◆ Your objective: Go through the records below and show every line with the string "franche".

╭─ Recorded information

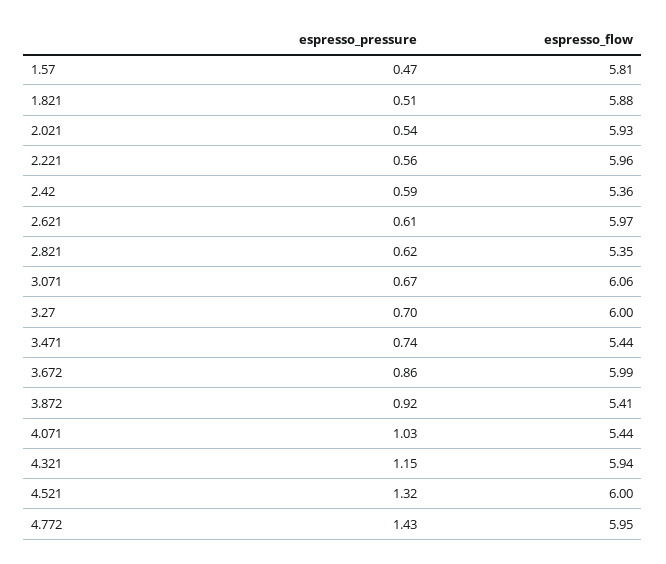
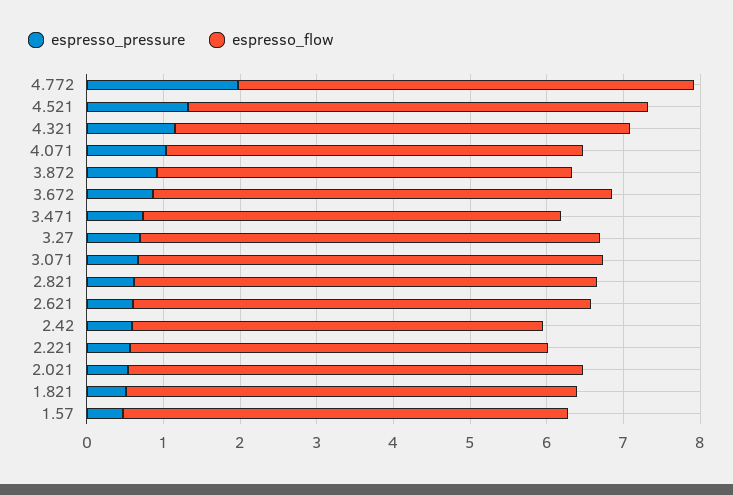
  {
    "espresso_pressure": {
      "1.57": 0.47,
      "1.821": 0.51,
      "2.021": 0.54,
      "2.221": 0.56,
      "2.42": 0.59,
      "2.621": 0.61,
      "2.821": 0.62,
      "3.071": 0.67,
      "3.27": 0.7,
      "3.471": 0.74,
      "3.672": 0.86,
      "3.872": 0.92,
      "4.071": 1.03,
      "4.321": 1.15,
      "4.521": 1.32,
-     "4.772": 1.43
+     "4.772": 2
    },
    "espresso_flow": {
      "1.57": 5.81,
      "1.821": 5.88,
      "2.021": 5.93,
-     "2.221": 5.96,
+     "2.221": 5.4,
      "2.42": 5.36,
      "2.621": 5.97,
-     "2.821": 5.35,
+     "2.821": 6,
      "3.071": 6.06,
      "3.27": 6,
      "3.471": 5.44,
      "3.672": 5.99,
      "3.872": 5.41,
      "4.071": 5.44,
      "4.321": 5.94,
      "4.521": 6,
      "4.772": 5.95
    }
  }

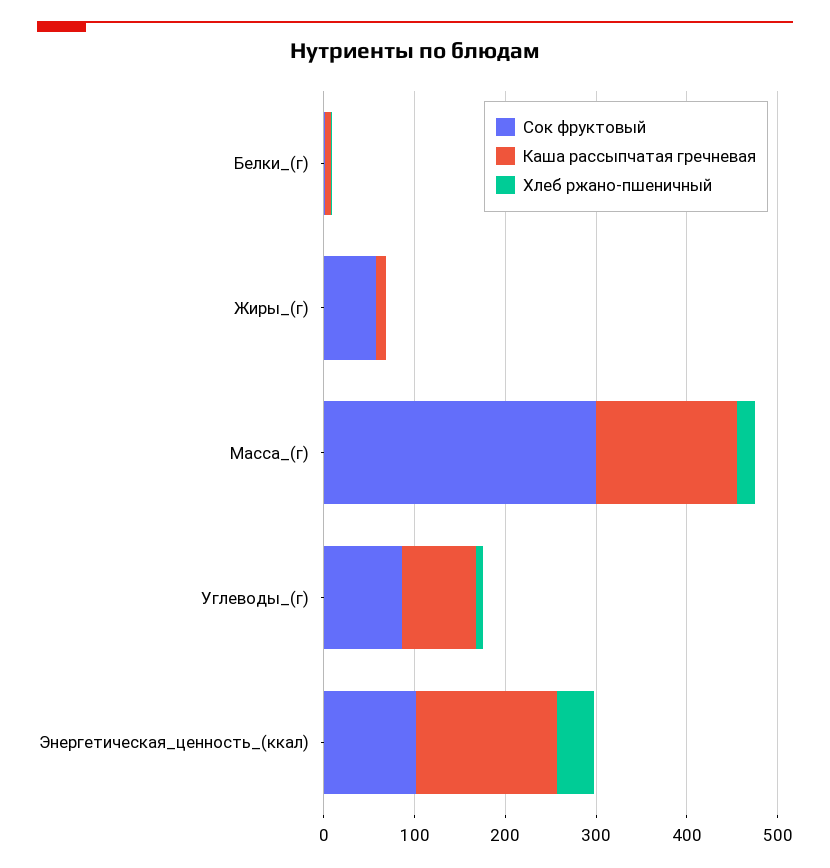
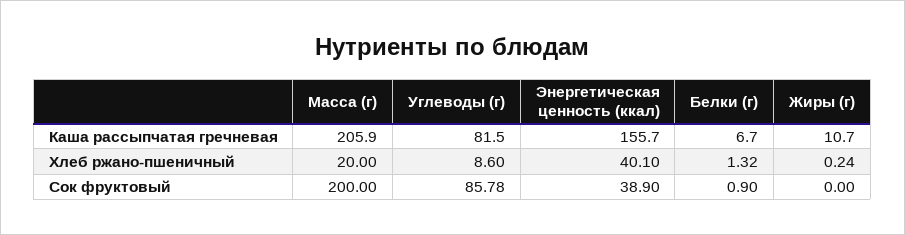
  {
    "Сок фруктовый": {
      "Белки_(г)": 0.9,
-     "Жиры_(г)": 60,
+     "Жиры_(г)": 0,
-     "Масса_(г)": 300,
+     "Масса_(г)": 200,
      "Углеводы_(г)": 85.78,
-     "Энергетическая_ценность_(ккал)": 100
+     "Энергетическая_ценность_(ккал)": 38.9
    },
    "Каша рассыпчатая гречневая": {
      "Белки_(г)": 6.7,
      "Жиры_(г)": 10.7,
-     "Масса_(г)": 160,
+     "Масса_(г)": 205.9,
      "Углеводы_(г)": 81.5,
      "Энергетическая_ценность_(ккал)": 155.7
    },
    "Хлеб ржано-пшеничный": {
      "Белки_(г)": 1.32,
      "Жиры_(г)": 0.24,
      "Масса_(г)": 20,
      "Углеводы_(г)": 8.6,
      "Энергетическая_ценность_(ккал)": 40.1
    }
  }

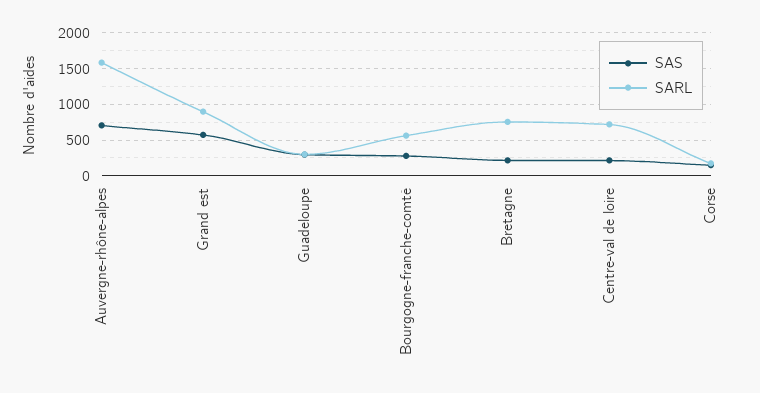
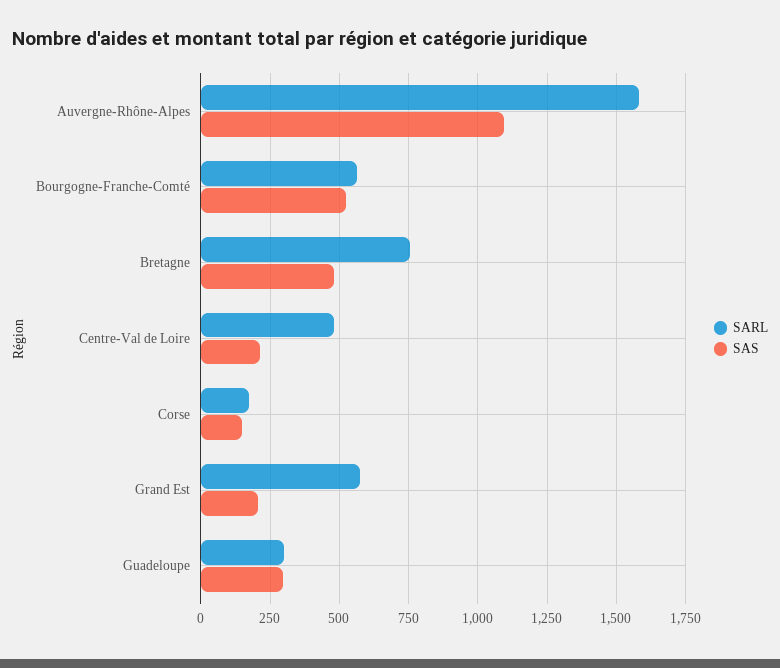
  {
    "SAS": {
-     "Auvergne-rhône-alpes": 700,
+     "Auvergne-rhône-alpes": 1100,
-     "Grand est": 600,
+     "Grand est": 200,
      "Guadeloupe": 300,
-     "Bourgogne-franche-comté": 300,
+     "Bourgogne-franche-comté": 525,
-     "Bretagne": 200,
+     "Bretagne": 475,
      "Centre-val de loire": 225,
      "Corse": 150
    },
    "SARL": {
      "Auvergne-rhône-alpes": 1575,
-     "Grand est": 900,
+     "Grand est": 575,
      "Guadeloupe": 300,
      "Bourgogne-franche-comté": 575,
      "Bretagne": 750,
-     "Centre-val de loire": 700,
+     "Centre-val de loire": 475,
      "Corse": 175
    }
  }

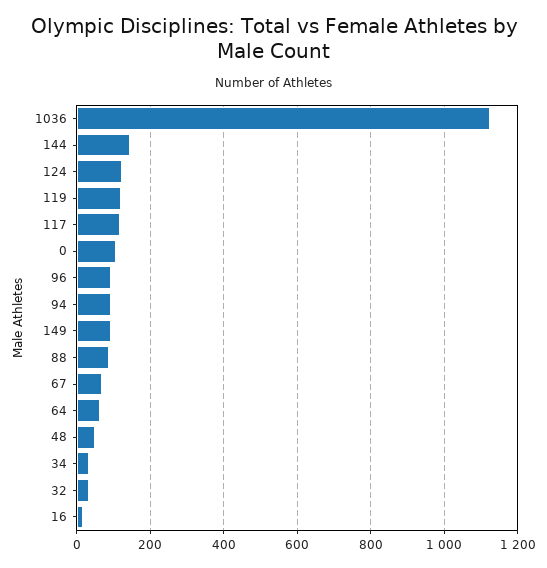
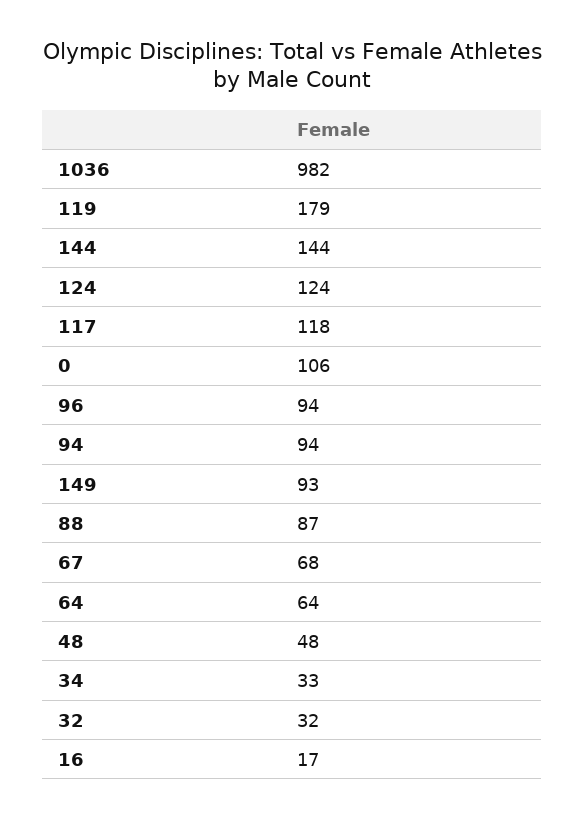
  {
-   "1036": 1120,
+   "1036": 982,
    "144": 144,
    "124": 124,
-   "119": 120,
+   "119": 179,
    "117": 118,
    "0": 106,
    "96": 94,
    "94": 94,
    "149": 93,
    "88": 87,
    "67": 68,
    "64": 64,
    "48": 48,
    "34": 33,
    "32": 32,
    "16": 17
  }

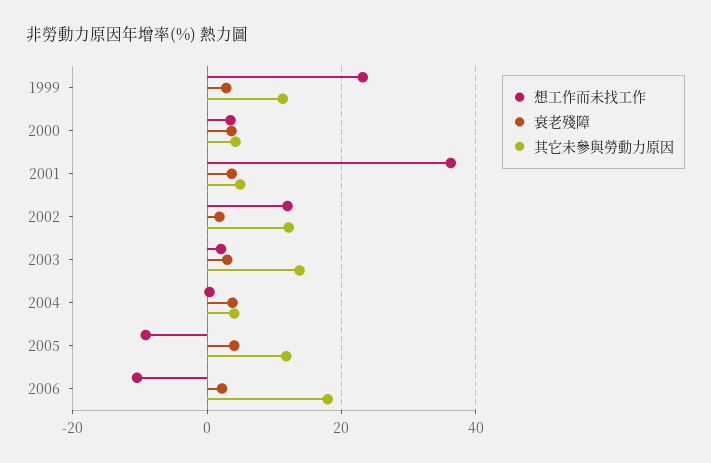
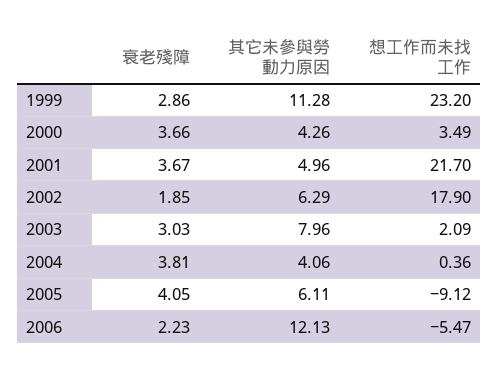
  {
    "想工作而未找工作": {
      "1999": 23.2,
      "2000": 3.49,
-     "2001": 36,
+     "2001": 21.7,
-     "2002": 12,
+     "2002": 17.9,
      "2003": 2.09,
      "2004": 0.36,
      "2005": -9.12,
-     "2006": -10
+     "2006": -5.47
    },
    "衰老殘障": {
      "1999": 2.86,
      "2000": 3.66,
      "2001": 3.67,
      "2002": 1.85,
      "2003": 3.03,
      "2004": 3.81,
      "2005": 4.05,
      "2006": 2.23
    },
    "其它未參與勞動力原因": {
      "1999": 11.28,
      "2000": 4.26,
      "2001": 4.96,
-     "2002": 12,
+     "2002": 6.29,
-     "2003": 14,
+     "2003": 7.96,
      "2004": 4.06,
-     "2005": 12,
+     "2005": 6.11,
-     "2006": 18
+     "2006": 12.13
    }
  }

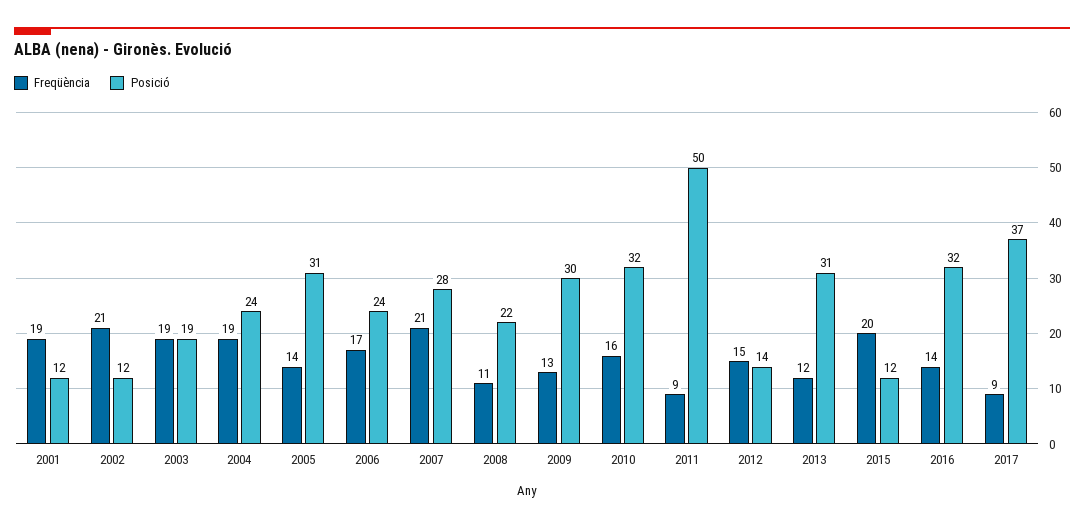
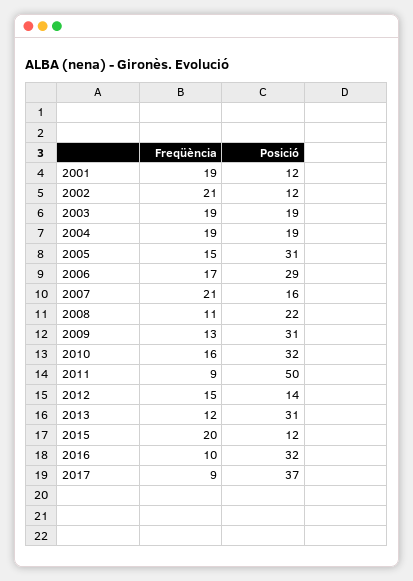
  {
    "Freqüència": {
      "2001": 19,
      "2002": 21,
      "2003": 19,
      "2004": 19,
-     "2005": 14,
+     "2005": 15,
      "2006": 17,
      "2007": 21,
      "2008": 11,
      "2009": 13,
      "2010": 16,
      "2011": 9,
      "2012": 15,
      "2013": 12,
      "2015": 20,
-     "2016": 14,
+     "2016": 10,
      "2017": 9
    },
    "Posició": {
      "2001": 12,
      "2002": 12,
      "2003": 19,
-     "2004": 24,
+     "2004": 19,
      "2005": 31,
-     "2006": 24,
+     "2006": 29,
-     "2007": 28,
+     "2007": 16,
      "2008": 22,
-     "2009": 30,
+     "2009": 31,
      "2010": 32,
      "2011": 50,
      "2012": 14,
      "2013": 31,
      "2015": 12,
      "2016": 32,
      "2017": 37
    }
  }

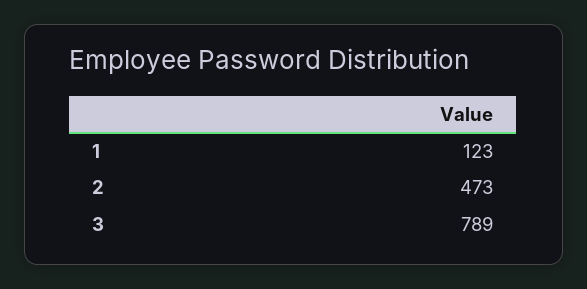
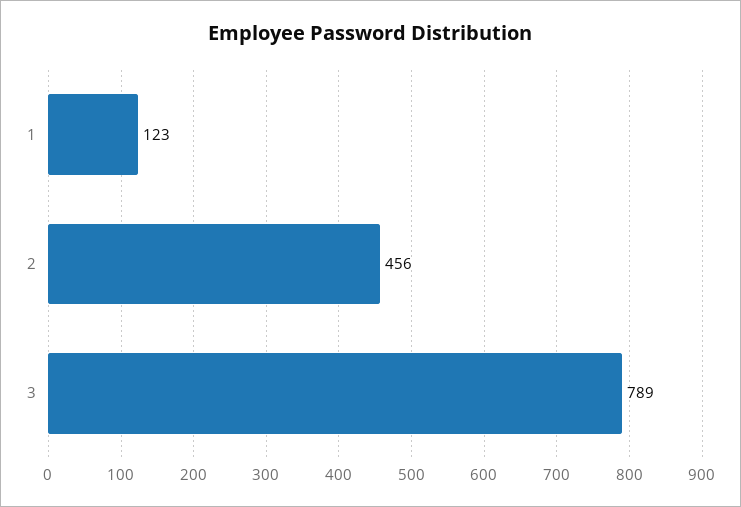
  {
    "1": 123,
-   "2": 473,
+   "2": 456,
    "3": 789
  }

╰─

◆ Answer section:
-     "Bourgogne-franche-comté": 300,
+     "Bourgogne-franche-comté": 525,
      "Bourgogne-franche-comté": 575,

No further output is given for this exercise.